══ Data provided ══

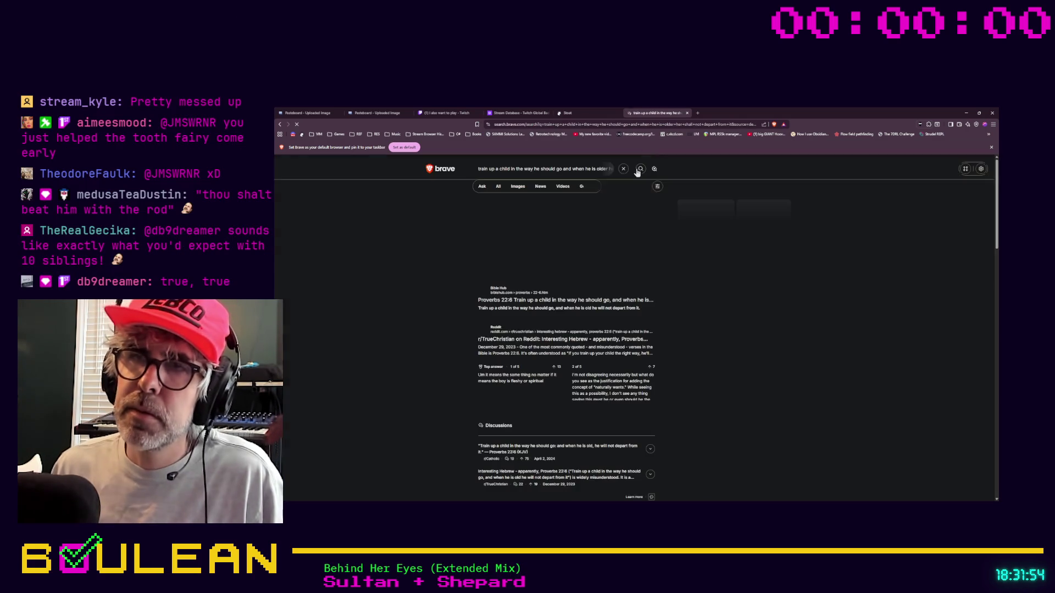
click(534, 302)
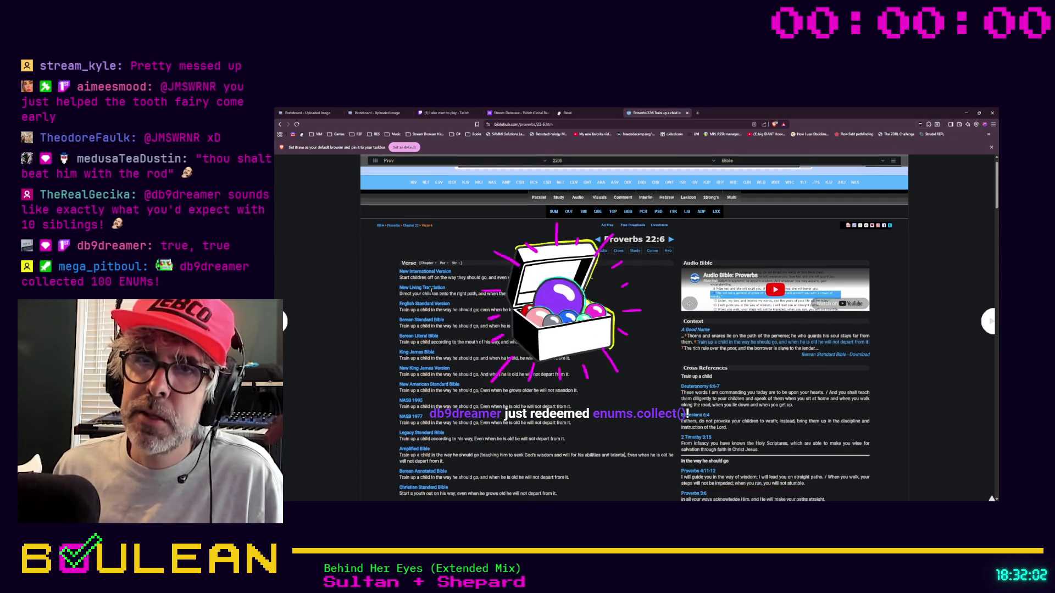
Step: Scroll the Proverbs 22:6 translations and highlight the King James Version verse, then deselect it
scroll(433, 294, down, 1)
scroll(440, 308, down, 3)
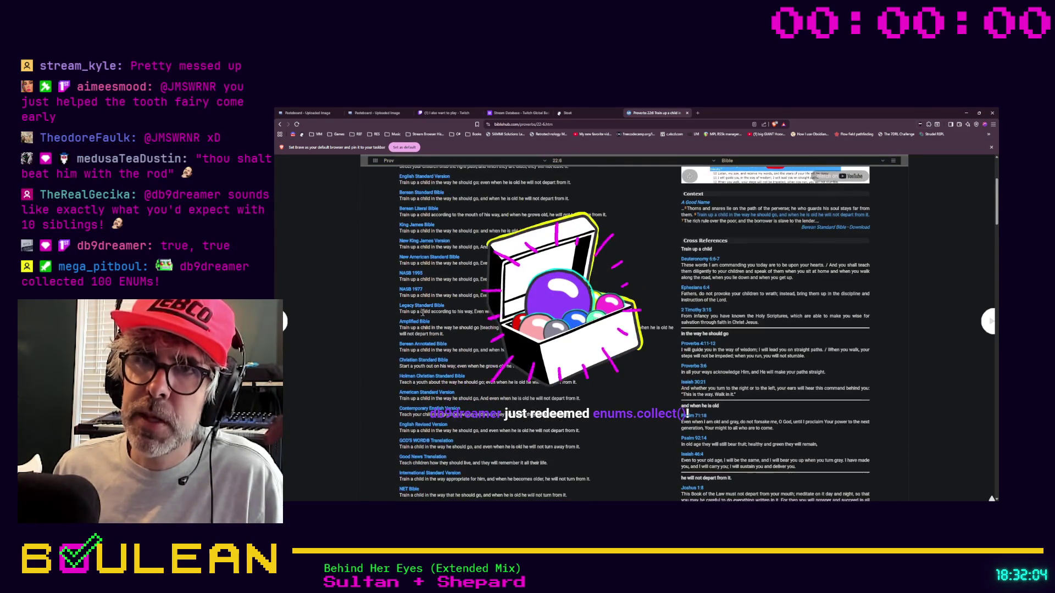
scroll(436, 277, up, 1)
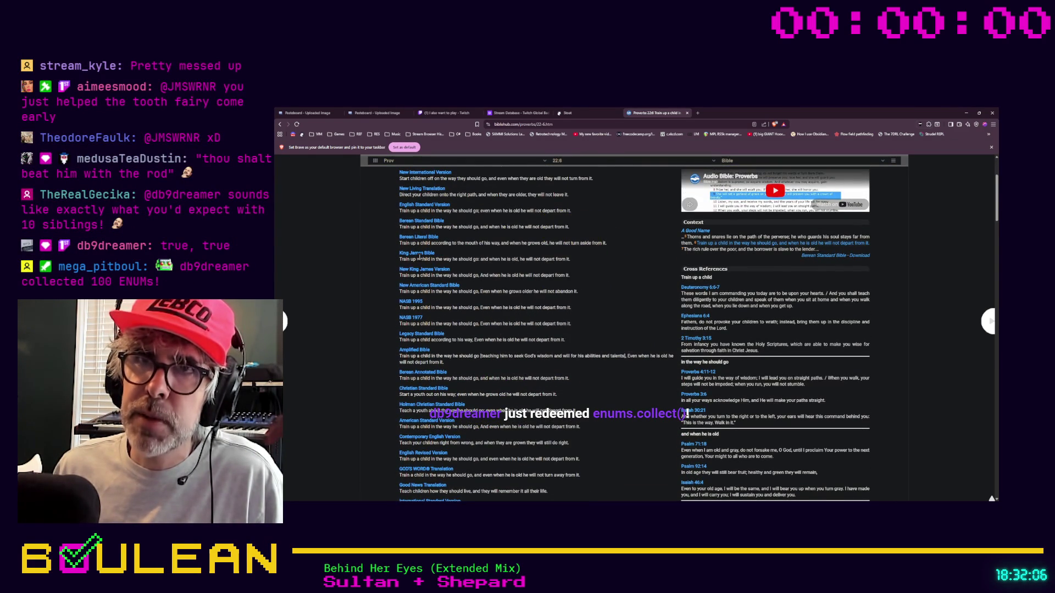
scroll(445, 275, up, 1)
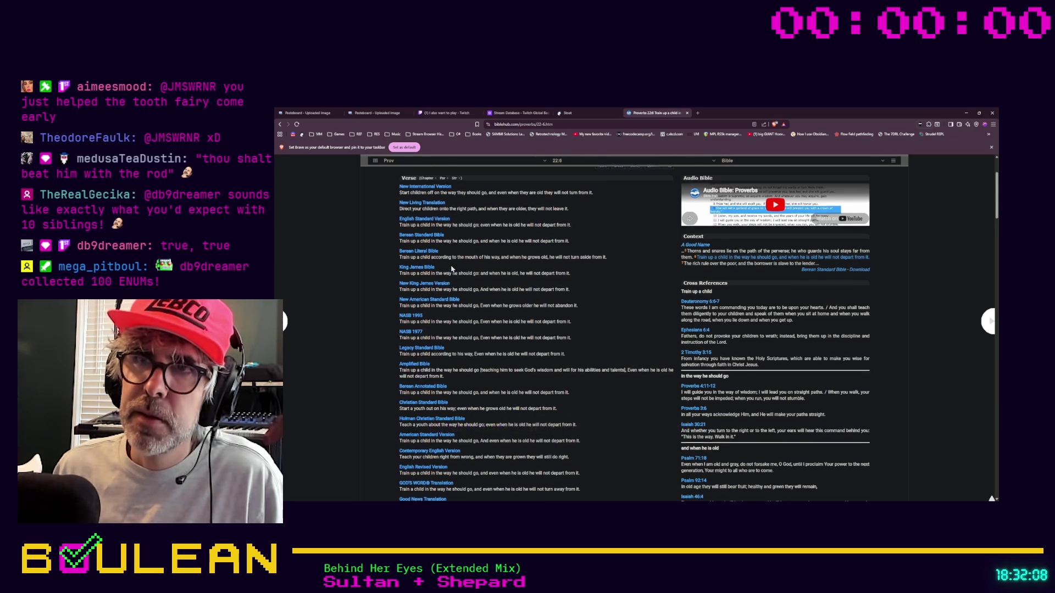
scroll(470, 297, up, 2)
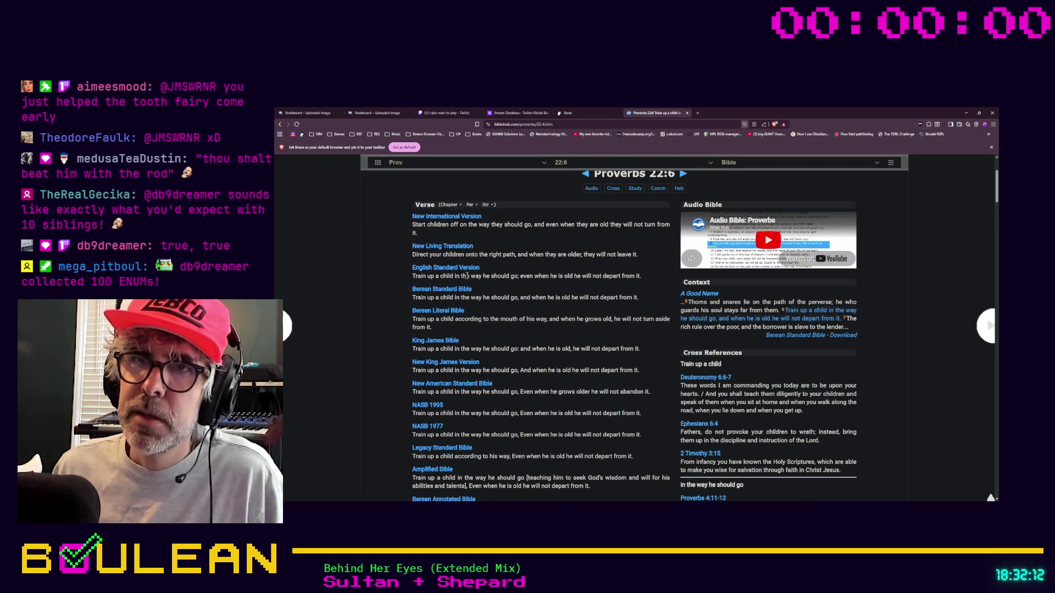
drag(413, 350, 643, 350)
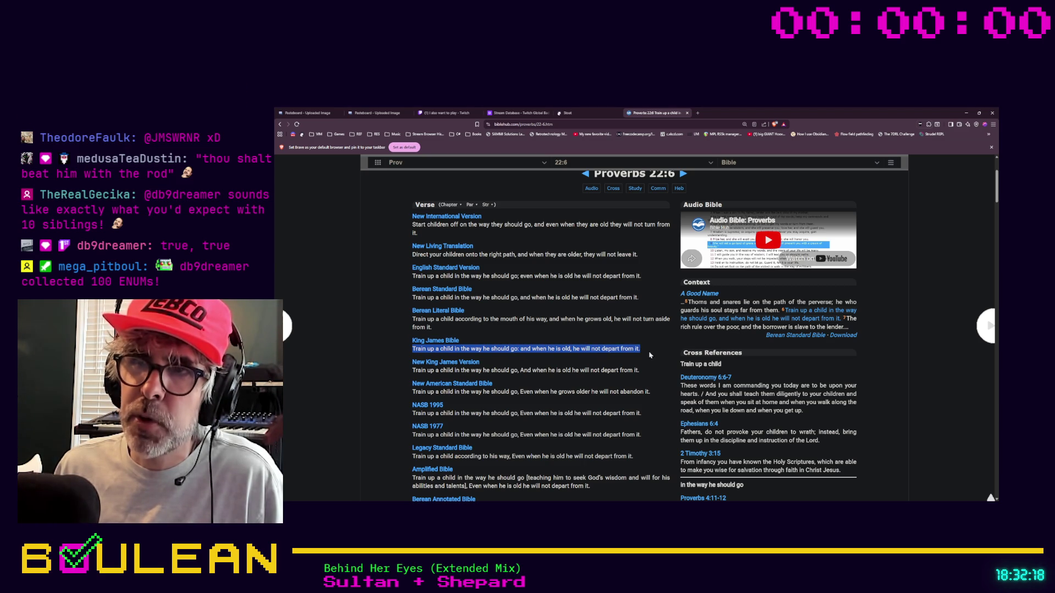
click(648, 350)
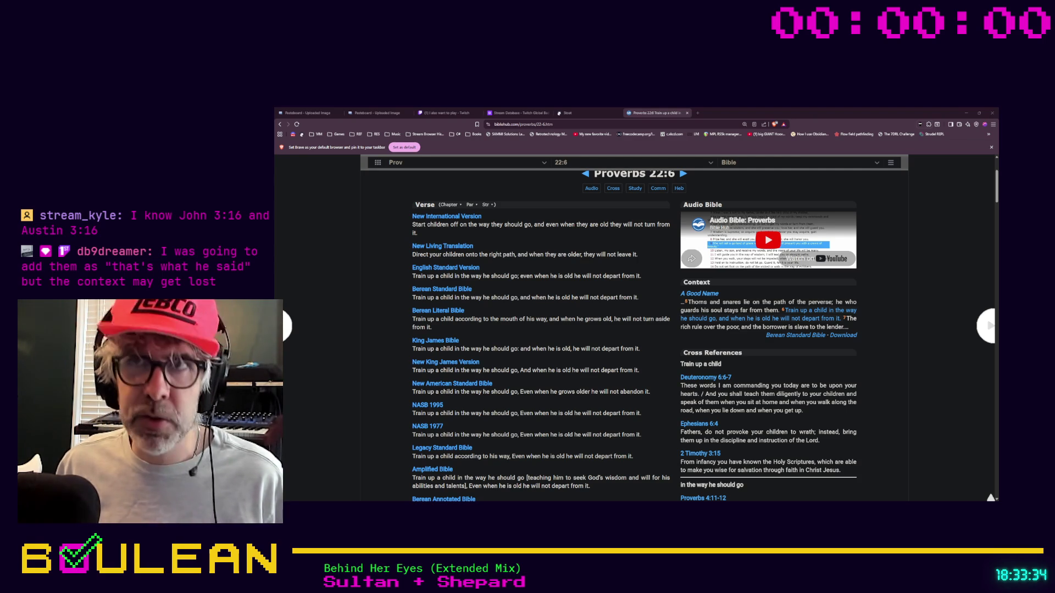
Step: Search 'the apostle robert duvall' in a new tab and open the IMDb page for The Apostle (1997)
key(ctrl+t)
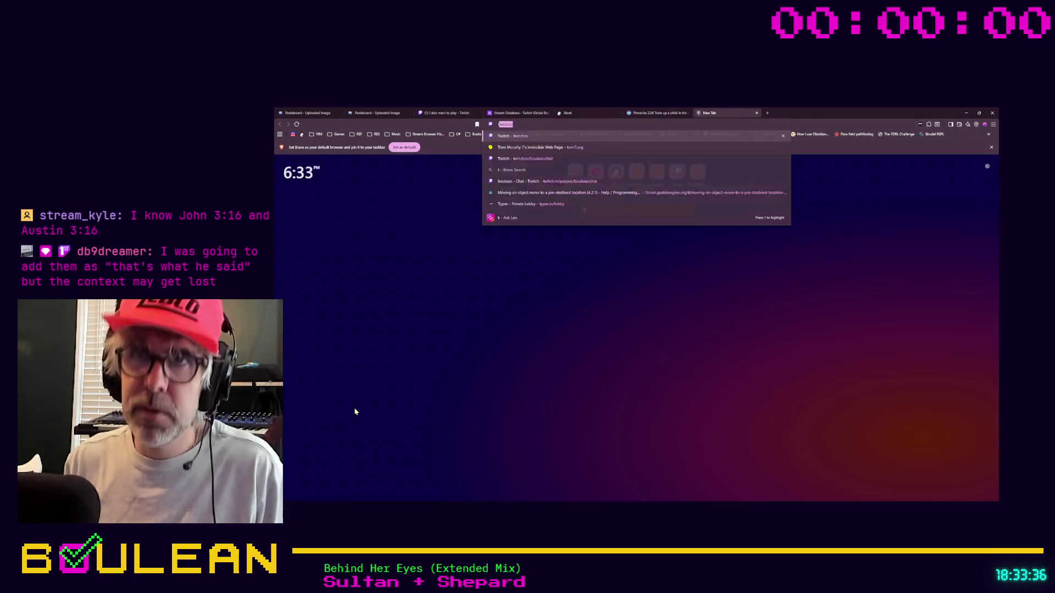
text(the apostle)
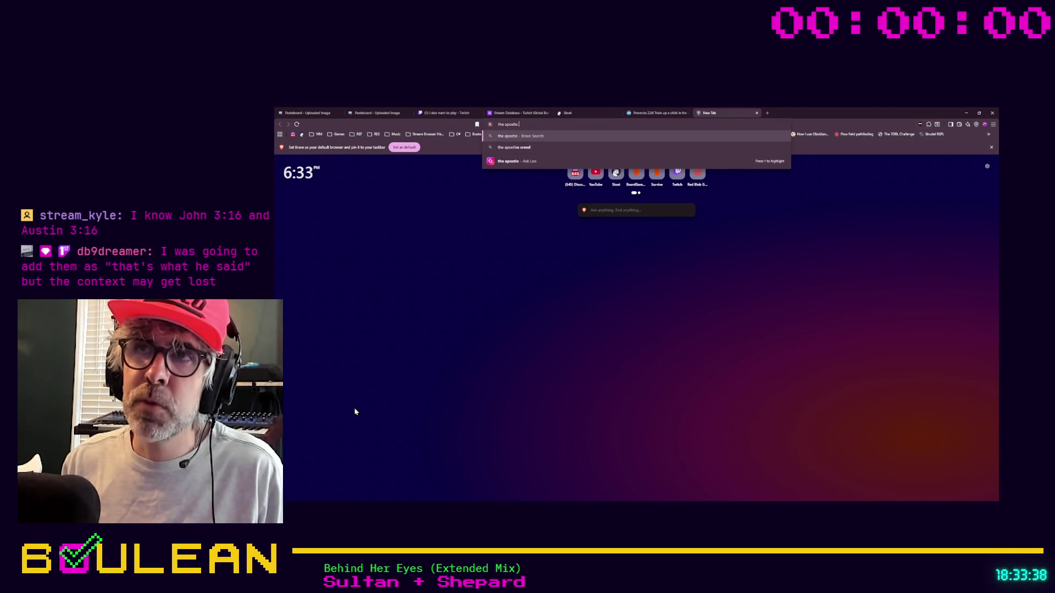
text( robert duvall)
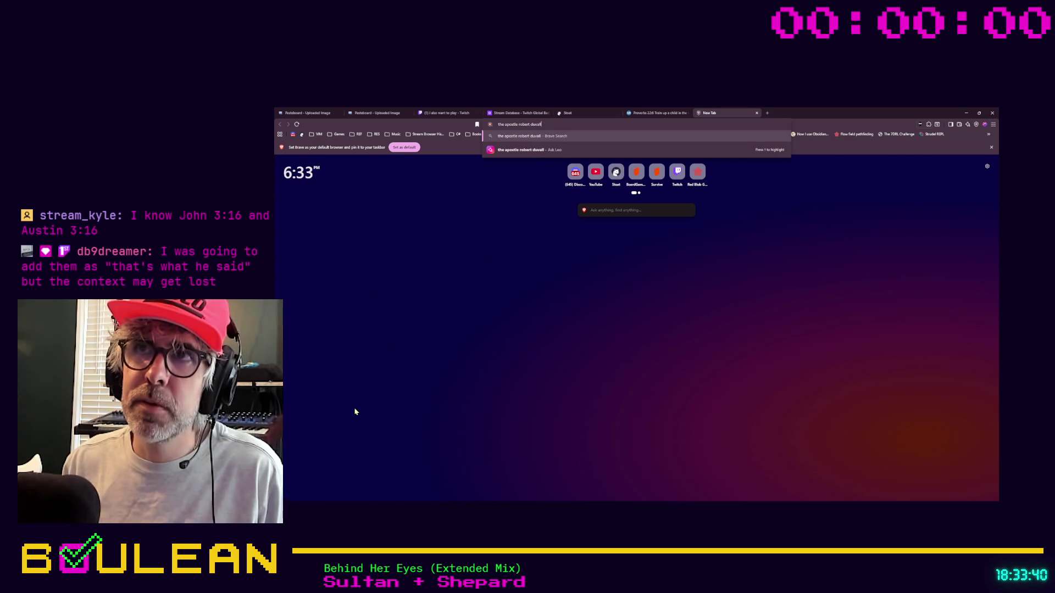
key(Return)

═══

Only an exact copy of the records counts as an answer. Leave out the images.

click(534, 302)
Step: Scroll the Proverbs 22:6 translations and highlight the King James Version verse, then deselect it
scroll(433, 294, down, 1)
scroll(440, 308, down, 3)
scroll(436, 277, up, 1)
scroll(445, 275, up, 1)
scroll(470, 297, up, 2)
drag(413, 350, 643, 350)
click(648, 350)
Step: Search 'the apostle robert duvall' in a new tab and open the IMDb page for The Apostle (1997)
key(ctrl+t)
text(the apostle)
text( robert duvall)
key(Return)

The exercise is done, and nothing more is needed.